À Boueni, l’élection municipale du 22 mars continue de faire des vagues. La courte victoire de la liste « Boueni de demain », menée par Mirhane Ousséni, est contestée par le camp du maire sortant Assani Saindou. L’écart, de seulement 43 voix, alimente les tensions et nourrit les soupçons.
Au cœur de la polémique, des procurations électorales jugées suspectes. Une enquête a été ouverte après un signalement transmis aux autorités. Selon des éléments évoqués dans la procédure, plusieurs dizaines, voire centaines de procurations pourraient être irrégulières, ce qui pourrait avoir pesé sur le résultat final.

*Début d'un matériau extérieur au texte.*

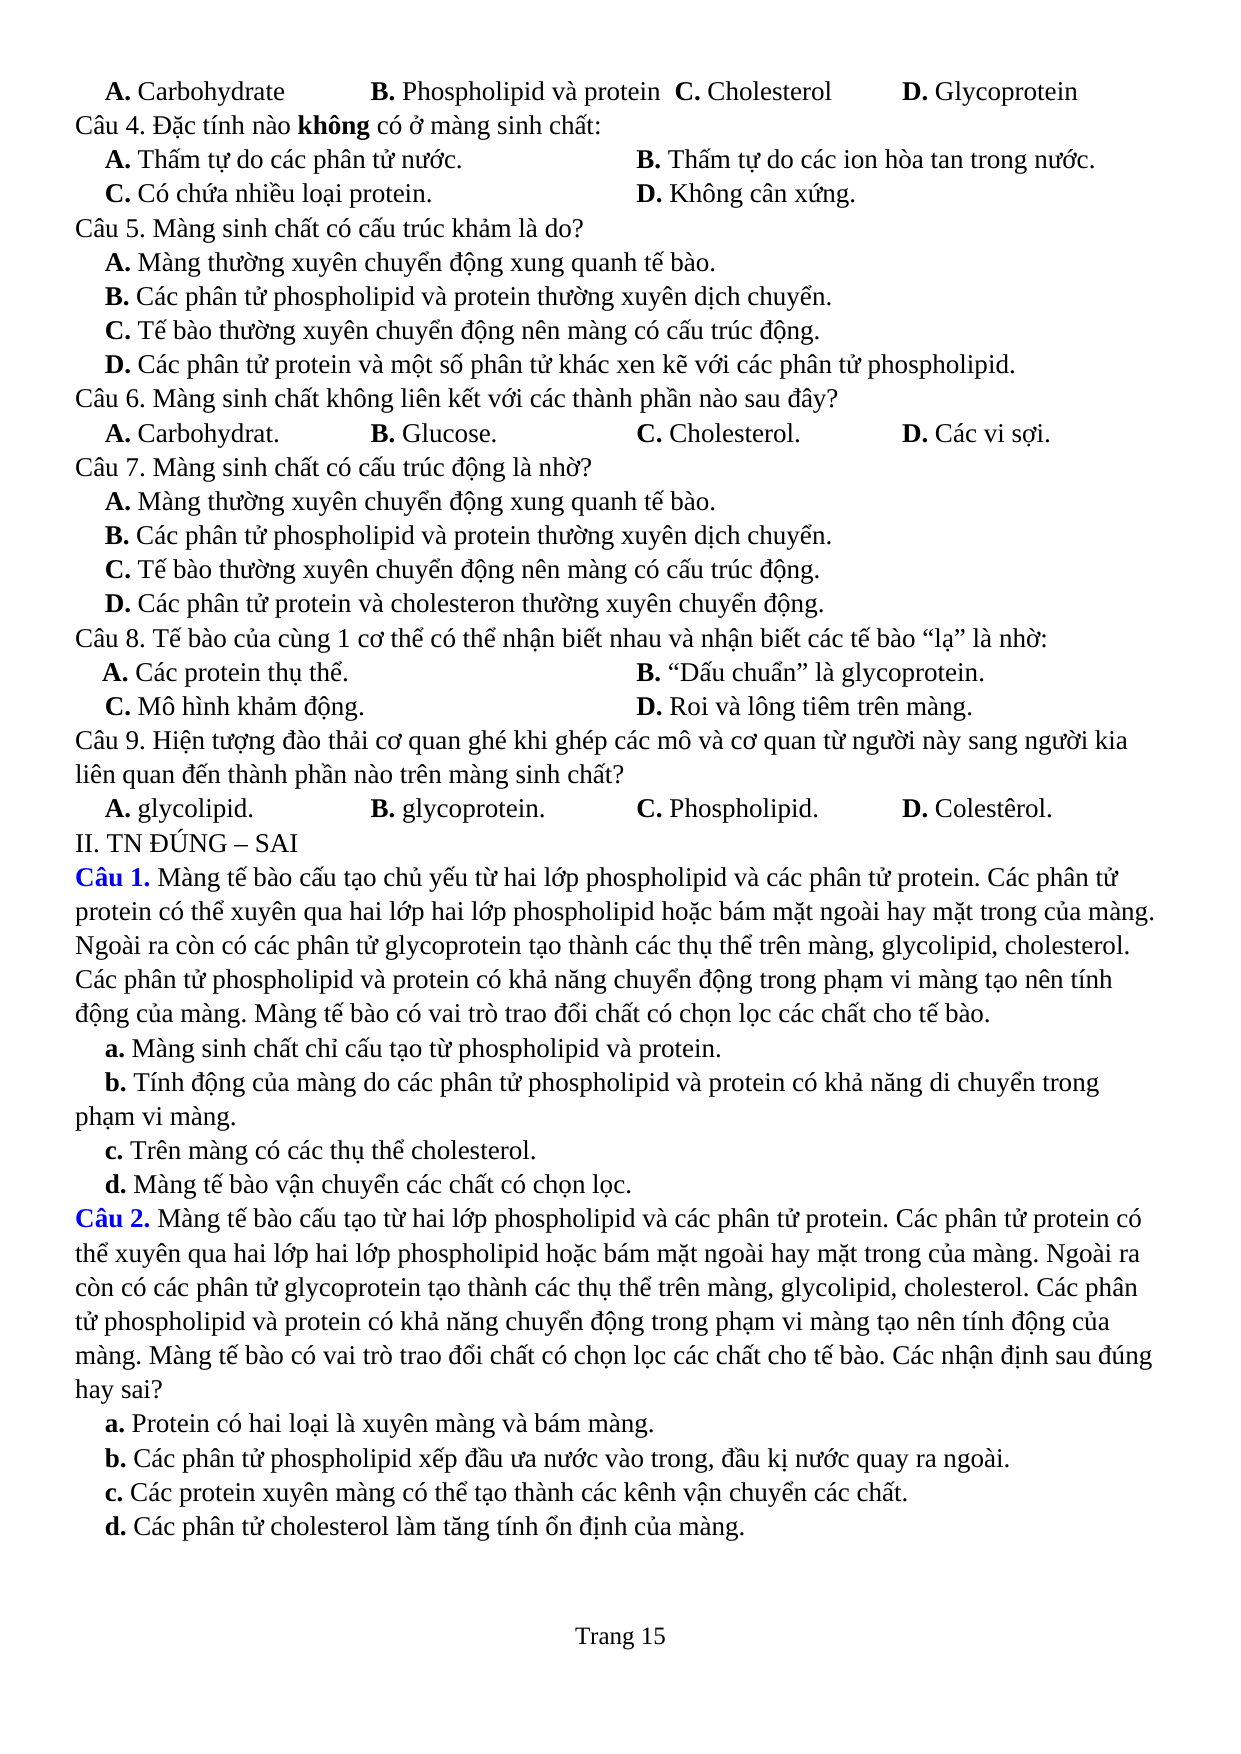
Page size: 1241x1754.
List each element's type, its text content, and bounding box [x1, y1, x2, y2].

text C. Có chứa nhiều loại protein. D. Không cân xứng. [75, 177, 1165, 209]
text Câu 5. Màng sinh chất có cấu trúc khảm là do? [75, 212, 1165, 243]
text A. glycolipid. B. glycoprotein. C. Phospholipid. D. Colestêrol. [75, 792, 1165, 824]
text Câu 6. Màng sinh chất không liên kết với các thành phần nào sau đây? [75, 382, 1165, 414]
text Câu 8. Tế bào của cùng 1 cơ thể có thể nhận biết nhau và nhận biết các tế bào “lạ” là nhờ: [75, 622, 1165, 653]
text c. Các protein xuyên màng có thể tạo thành các kênh vận chuyển các chất. [75, 1476, 1165, 1507]
text C. Tế bào thường xuyên chuyển động nên màng có cấu trúc động. [75, 314, 1165, 345]
text Câu 4. Đặc tính nào không có ở màng sinh chất: [75, 109, 1165, 140]
text A. Carbohydrat. B. Glucose. C. Cholesterol. D. Các vi sợi. [75, 417, 1165, 448]
text a. Màng sinh chất chỉ cấu tạo từ phospholipid và protein. [75, 1032, 1165, 1063]
text A. Màng thường xuyên chuyển động xung quanh tế bào. [75, 246, 1165, 277]
text c. Trên màng có các thụ thể cholesterol. [75, 1134, 1165, 1165]
text A. Các protein thụ thể. B. “Dấu chuẩn” là glycoprotein. [75, 656, 1165, 687]
text C. Tế bào thường xuyên chuyển động nên màng có cấu trúc động. [75, 553, 1165, 584]
text II. TN ĐÚNG – SAI [75, 827, 1165, 858]
text B. Các phân tử phospholipid và protein thường xuyên dịch chuyển. [75, 280, 1165, 311]
list Màng tế bào cấu tạo từ hai lớp phospholipid và các phân tử protein. Các phân tử protein có thể xuyên qua hai lớp hai lớp phospholipid hoặc bám mặt ngoài hay mặt trong của màng. Ngoài ra còn có các phân tử glycoprotein tạo thành các thụ thể trên màng, glycolipid, cholesterol. Các phân tử phospholipid và protein có khả năng chuyển động trong phạm vi màng tạo nên tính động của màng. Màng tế bào có vai trò trao đổi chất có chọn lọc các chất cho tế bào. Các nhận định sau đúng hay sai? [75, 1202, 1165, 1404]
text Câu 7. Màng sinh chất có cấu trúc động là nhờ? [75, 451, 1165, 482]
text Câu 9. Hiện tượng đào thải cơ quan ghé khi ghép các mô và cơ quan từ người này sang người kia liên quan đến thành phần nào trên màng sinh chất? [75, 724, 1165, 789]
text a. Protein có hai loại là xuyên màng và bám màng. [75, 1407, 1165, 1439]
text D. Các phân tử protein và cholesteron thường xuyên chuyển động. [75, 587, 1165, 619]
text A. Carbohydrate B. Phospholipid và protein C. Cholesterol D. Glycoprotein [75, 75, 1165, 106]
text d. Màng tế bào vận chuyển các chất có chọn lọc. [75, 1168, 1165, 1199]
text b. Các phân tử phospholipid xếp đầu ưa nước vào trong, đầu kị nước quay ra ngoài. [75, 1442, 1165, 1473]
text d. Các phân tử cholesterol làm tăng tính ổn định của màng. [75, 1510, 1165, 1541]
list Màng tế bào cấu tạo chủ yếu từ hai lớp phospholipid và các phân tử protein. Các phân tử protein có thể xuyên qua hai lớp hai lớp phospholipid hoặc bám mặt ngoài hay mặt trong của màng. Ngoài ra còn có các phân tử glycoprotein tạo thành các thụ thể trên màng, glycolipid, cholesterol. Các phân tử phospholipid và protein có khả năng chuyển động trong phạm vi màng tạo nên tính động của màng. Màng tế bào có vai trò trao đổi chất có chọn lọc các chất cho tế bào. [75, 861, 1165, 1029]
text D. Các phân tử protein và một số phân tử khác xen kẽ với các phân tử phospholipid. [75, 348, 1165, 379]
text b. Tính động của màng do các phân tử phospholipid và protein có khả năng di chuyển trong phạm vi màng. [75, 1066, 1165, 1131]
text B. Các phân tử phospholipid và protein thường xuyên dịch chuyển. [75, 519, 1165, 550]
text A. Màng thường xuyên chuyển động xung quanh tế bào. [75, 485, 1165, 516]
text C. Mô hình khảm động. D. Roi và lông tiêm trên màng. [75, 690, 1165, 721]
text A. Thấm tự do các phân tử nước. B. Thấm tự do các ion hòa tan trong nước. [75, 143, 1165, 174]
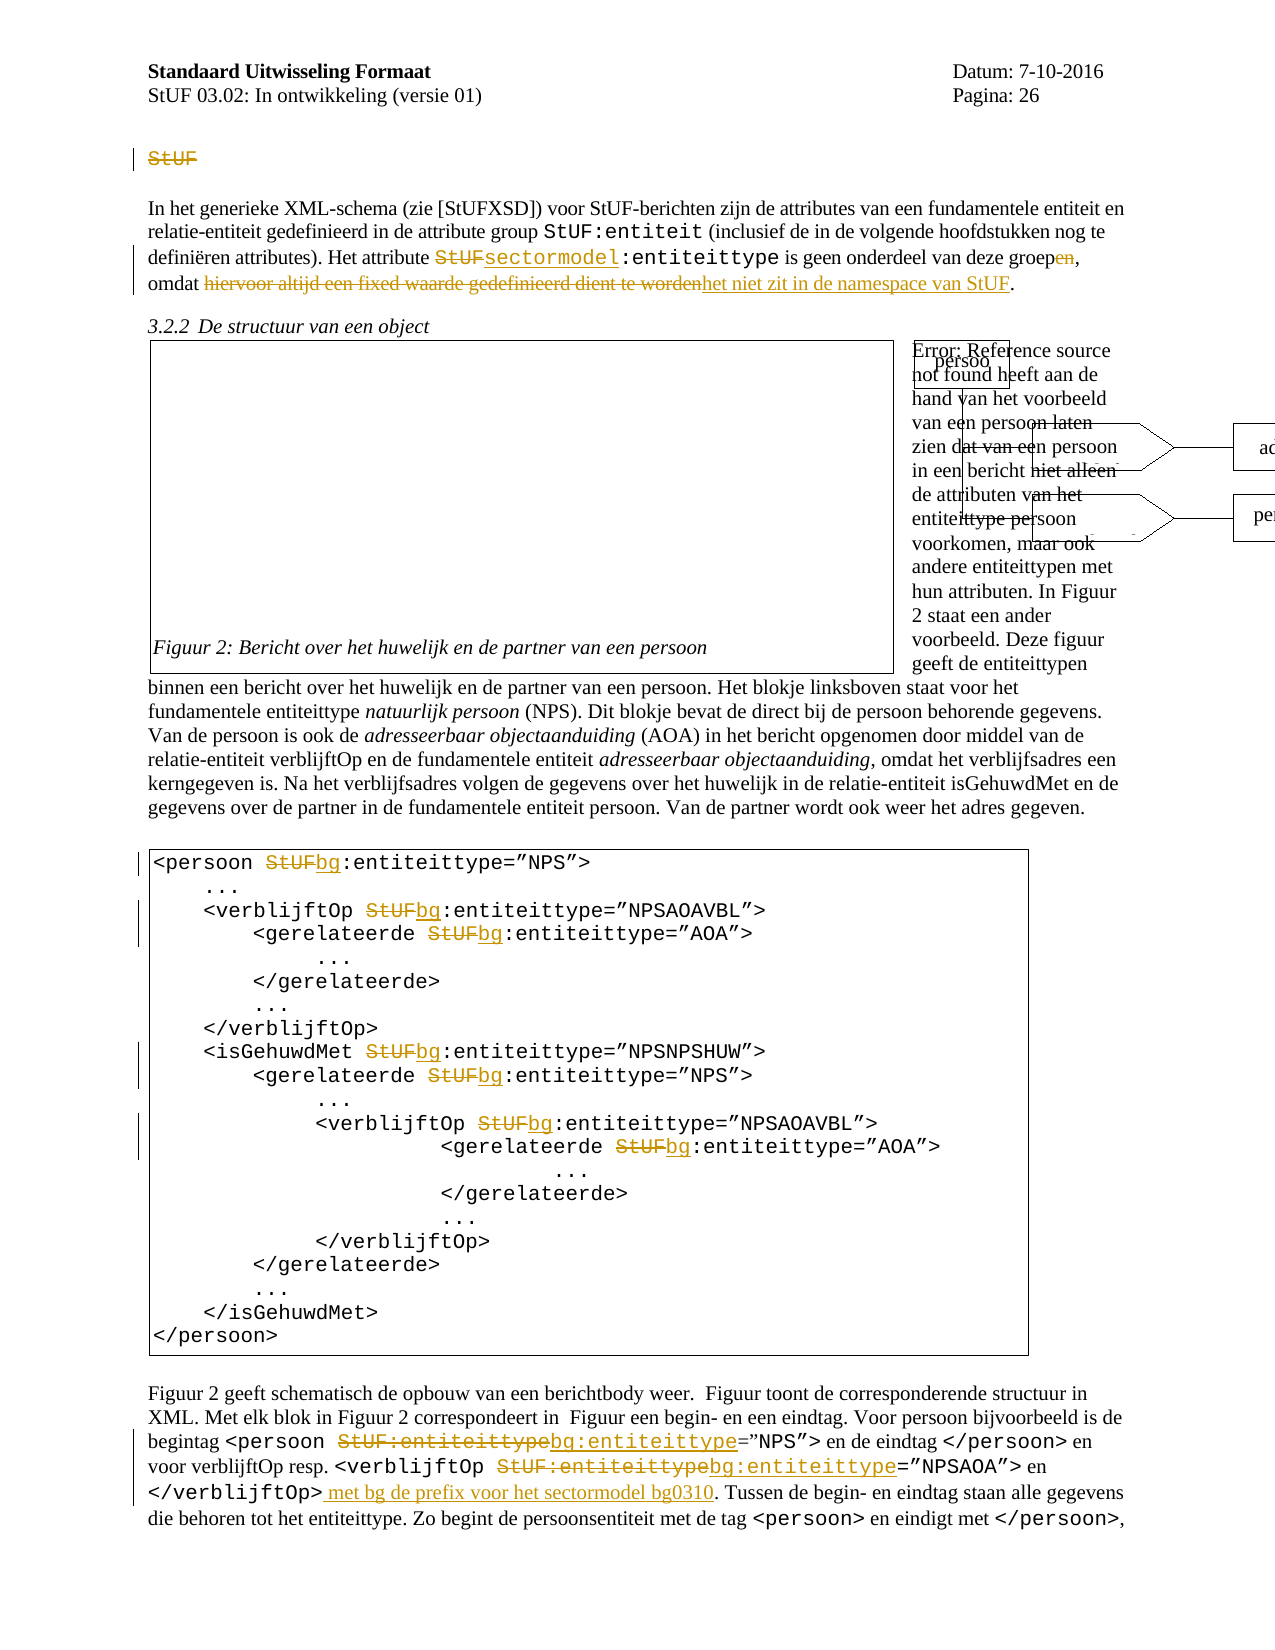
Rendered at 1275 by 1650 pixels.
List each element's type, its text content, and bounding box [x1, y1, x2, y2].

Face à cette situation, l’État aurait saisi le procureur de la République afin d’éclaircir les faits. Parallèlement, un recours a été déposé devant le juge de l’élection pour demander l’annulation du scrutin. Les contestataires estiment que le nombre de procurations litigieuses dépasse largement l’écart de voix constaté.
Dans un message adressé à ses soutiens, la liste battue insiste sur la nécessité de défendre la sincérité du vote et affirme faire confiance à la justice pour établir la vérité.
Dans ce contexte tendu, l’avenir politique de la commune reste incertain, suspendu aux décisions judiciaires à venir.